*About this exercise*. The answer must be an exact copy of the entries below, with no images in it.

[Stored data entries]
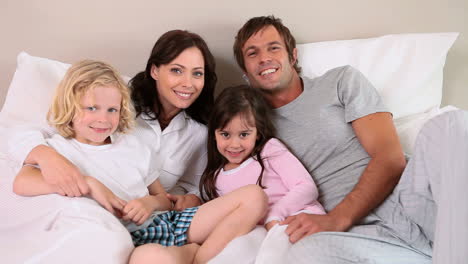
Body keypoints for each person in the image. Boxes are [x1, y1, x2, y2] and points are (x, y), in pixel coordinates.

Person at [233, 15, 468, 264]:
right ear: (246, 72)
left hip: (408, 197)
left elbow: (390, 159)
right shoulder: (250, 126)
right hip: (362, 237)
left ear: (293, 56)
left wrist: (338, 218)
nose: (264, 58)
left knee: (451, 123)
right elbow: (219, 168)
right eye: (252, 53)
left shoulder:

*Task solution*.
Body keypoints for each person in the image. Boxes are [x1, y1, x2, y2] and points are (x, y), in pixel coordinates.

Person at [233, 15, 468, 264]:
right ear: (246, 72)
left hip: (408, 197)
left elbow: (390, 159)
right shoulder: (250, 126)
right hip: (362, 237)
left ear: (293, 56)
left wrist: (338, 218)
nose: (264, 58)
left knee: (451, 123)
right elbow: (219, 168)
right eye: (252, 53)
left shoulder:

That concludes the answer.